Task
Print every line of the following items again, unchanged and in the same order.

Collected data:
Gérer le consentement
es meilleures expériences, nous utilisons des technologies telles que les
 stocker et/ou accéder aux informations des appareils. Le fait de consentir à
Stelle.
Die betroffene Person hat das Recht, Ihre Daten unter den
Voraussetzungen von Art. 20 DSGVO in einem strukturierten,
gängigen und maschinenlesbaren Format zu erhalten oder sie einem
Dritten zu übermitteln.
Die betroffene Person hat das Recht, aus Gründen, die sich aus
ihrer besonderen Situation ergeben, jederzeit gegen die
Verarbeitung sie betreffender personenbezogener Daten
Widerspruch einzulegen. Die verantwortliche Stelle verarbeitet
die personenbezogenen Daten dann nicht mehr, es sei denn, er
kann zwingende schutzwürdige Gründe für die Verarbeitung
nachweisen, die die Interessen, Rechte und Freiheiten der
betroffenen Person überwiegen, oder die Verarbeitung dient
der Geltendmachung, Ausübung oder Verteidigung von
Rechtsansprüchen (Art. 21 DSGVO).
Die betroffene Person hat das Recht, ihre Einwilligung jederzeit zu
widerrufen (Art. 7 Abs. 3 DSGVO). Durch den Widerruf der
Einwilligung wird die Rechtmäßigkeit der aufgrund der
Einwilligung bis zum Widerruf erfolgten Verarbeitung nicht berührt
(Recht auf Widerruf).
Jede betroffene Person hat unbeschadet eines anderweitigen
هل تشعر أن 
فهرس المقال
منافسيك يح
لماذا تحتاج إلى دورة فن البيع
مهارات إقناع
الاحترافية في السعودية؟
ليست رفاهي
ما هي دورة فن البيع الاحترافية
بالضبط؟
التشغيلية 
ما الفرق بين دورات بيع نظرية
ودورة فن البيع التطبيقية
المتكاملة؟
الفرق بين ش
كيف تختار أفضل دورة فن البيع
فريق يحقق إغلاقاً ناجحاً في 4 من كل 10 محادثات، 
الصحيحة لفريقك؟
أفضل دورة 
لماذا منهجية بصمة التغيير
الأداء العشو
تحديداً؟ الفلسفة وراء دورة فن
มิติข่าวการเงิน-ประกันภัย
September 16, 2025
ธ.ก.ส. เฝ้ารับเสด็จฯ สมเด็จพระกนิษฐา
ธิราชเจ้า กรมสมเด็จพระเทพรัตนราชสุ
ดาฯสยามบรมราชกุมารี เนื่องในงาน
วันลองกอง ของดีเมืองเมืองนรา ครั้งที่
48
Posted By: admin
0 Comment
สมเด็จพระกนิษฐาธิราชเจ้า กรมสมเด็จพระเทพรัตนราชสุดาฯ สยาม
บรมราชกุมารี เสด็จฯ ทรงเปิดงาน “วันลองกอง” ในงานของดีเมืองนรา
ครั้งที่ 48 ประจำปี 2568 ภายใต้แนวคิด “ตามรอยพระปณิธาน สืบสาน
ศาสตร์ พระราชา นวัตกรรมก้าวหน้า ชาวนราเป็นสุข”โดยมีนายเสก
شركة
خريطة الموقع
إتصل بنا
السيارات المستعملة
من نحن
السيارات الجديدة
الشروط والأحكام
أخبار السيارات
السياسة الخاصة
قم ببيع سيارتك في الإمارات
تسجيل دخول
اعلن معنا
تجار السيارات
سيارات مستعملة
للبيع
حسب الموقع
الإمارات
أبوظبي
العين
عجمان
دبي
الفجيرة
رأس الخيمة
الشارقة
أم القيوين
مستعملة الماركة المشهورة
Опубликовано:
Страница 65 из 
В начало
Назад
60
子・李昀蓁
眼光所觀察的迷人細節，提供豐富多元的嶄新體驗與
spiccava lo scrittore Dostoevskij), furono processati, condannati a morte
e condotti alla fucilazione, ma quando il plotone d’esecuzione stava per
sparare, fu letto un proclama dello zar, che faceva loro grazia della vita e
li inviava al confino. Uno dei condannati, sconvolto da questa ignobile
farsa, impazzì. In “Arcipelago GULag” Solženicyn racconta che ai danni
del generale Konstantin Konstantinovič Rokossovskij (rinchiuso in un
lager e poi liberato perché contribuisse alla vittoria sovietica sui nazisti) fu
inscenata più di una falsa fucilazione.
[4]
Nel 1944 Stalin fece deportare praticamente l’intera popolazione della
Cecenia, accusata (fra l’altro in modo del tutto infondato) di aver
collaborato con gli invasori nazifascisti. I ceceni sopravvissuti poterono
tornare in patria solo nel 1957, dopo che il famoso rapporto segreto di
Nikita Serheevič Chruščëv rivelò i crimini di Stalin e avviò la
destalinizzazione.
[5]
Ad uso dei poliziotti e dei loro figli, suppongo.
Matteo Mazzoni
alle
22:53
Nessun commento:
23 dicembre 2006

The answer
Gérer le consentement
es meilleures expériences, nous utilisons des technologies telles que les
 stocker et/ou accéder aux informations des appareils. Le fait de consentir à
Stelle.
Die betroffene Person hat das Recht, Ihre Daten unter den
Voraussetzungen von Art. 20 DSGVO in einem strukturierten,
gängigen und maschinenlesbaren Format zu erhalten oder sie einem
Dritten zu übermitteln.
Die betroffene Person hat das Recht, aus Gründen, die sich aus
ihrer besonderen Situation ergeben, jederzeit gegen die
Verarbeitung sie betreffender personenbezogener Daten
Widerspruch einzulegen. Die verantwortliche Stelle verarbeitet
die personenbezogenen Daten dann nicht mehr, es sei denn, er
kann zwingende schutzwürdige Gründe für die Verarbeitung
nachweisen, die die Interessen, Rechte und Freiheiten der
betroffenen Person überwiegen, oder die Verarbeitung dient
der Geltendmachung, Ausübung oder Verteidigung von
Rechtsansprüchen (Art. 21 DSGVO).
Die betroffene Person hat das Recht, ihre Einwilligung jederzeit zu
widerrufen (Art. 7 Abs. 3 DSGVO). Durch den Widerruf der
Einwilligung wird die Rechtmäßigkeit der aufgrund der
Einwilligung bis zum Widerruf erfolgten Verarbeitung nicht berührt
(Recht auf Widerruf).
Jede betroffene Person hat unbeschadet eines anderweitigen
هل تشعر أن 
فهرس المقال
منافسيك يح
لماذا تحتاج إلى دورة فن البيع
مهارات إقناع
الاحترافية في السعودية؟
ليست رفاهي
ما هي دورة فن البيع الاحترافية
بالضبط؟
التشغيلية 
ما الفرق بين دورات بيع نظرية
ودورة فن البيع التطبيقية
المتكاملة؟
الفرق بين ش
كيف تختار أفضل دورة فن البيع
فريق يحقق إغلاقاً ناجحاً في 4 من كل 10 محادثات، 
الصحيحة لفريقك؟
أفضل دورة 
لماذا منهجية بصمة التغيير
الأداء العشو
تحديداً؟ الفلسفة وراء دورة فن
มิติข่าวการเงิน-ประกันภัย
September 16, 2025
ธ.ก.ส. เฝ้ารับเสด็จฯ สมเด็จพระกนิษฐา
ธิราชเจ้า กรมสมเด็จพระเทพรัตนราชสุ
ดาฯสยามบรมราชกุมารี เนื่องในงาน
วันลองกอง ของดีเมืองเมืองนรา ครั้งที่
48
Posted By: admin
0 Comment
สมเด็จพระกนิษฐาธิราชเจ้า กรมสมเด็จพระเทพรัตนราชสุดาฯ สยาม
บรมราชกุมารี เสด็จฯ ทรงเปิดงาน “วันลองกอง” ในงานของดีเมืองนรา
ครั้งที่ 48 ประจำปี 2568 ภายใต้แนวคิด “ตามรอยพระปณิธาน สืบสาน
ศาสตร์ พระราชา นวัตกรรมก้าวหน้า ชาวนราเป็นสุข”โดยมีนายเสก
شركة
خريطة الموقع
إتصل بنا
السيارات المستعملة
من نحن
السيارات الجديدة
الشروط والأحكام
أخبار السيارات
السياسة الخاصة
قم ببيع سيارتك في الإمارات
تسجيل دخول
اعلن معنا
تجار السيارات
سيارات مستعملة
للبيع
حسب الموقع
الإمارات
أبوظبي
العين
عجمان
دبي
الفجيرة
رأس الخيمة
الشارقة
أم القيوين
مستعملة الماركة المشهورة
Опубликовано:
Страница 65 из 
В начало
Назад
60
子・李昀蓁
眼光所觀察的迷人細節，提供豐富多元的嶄新體驗與
spiccava lo scrittore Dostoevskij), furono processati, condannati a morte
e condotti alla fucilazione, ma quando il plotone d’esecuzione stava per
sparare, fu letto un proclama dello zar, che faceva loro grazia della vita e
li inviava al confino. Uno dei condannati, sconvolto da questa ignobile
farsa, impazzì. In “Arcipelago GULag” Solženicyn racconta che ai danni
del generale Konstantin Konstantinovič Rokossovskij (rinchiuso in un
lager e poi liberato perché contribuisse alla vittoria sovietica sui nazisti) fu
inscenata più di una falsa fucilazione.
[4]
Nel 1944 Stalin fece deportare praticamente l’intera popolazione della
Cecenia, accusata (fra l’altro in modo del tutto infondato) di aver
collaborato con gli invasori nazifascisti. I ceceni sopravvissuti poterono
tornare in patria solo nel 1957, dopo che il famoso rapporto segreto di
Nikita Serheevič Chruščëv rivelò i crimini di Stalin e avviò la
destalinizzazione.
[5]
Ad uso dei poliziotti e dei loro figli, suppongo.
Matteo Mazzoni
alle
22:53
Nessun commento:
23 dicembre 2006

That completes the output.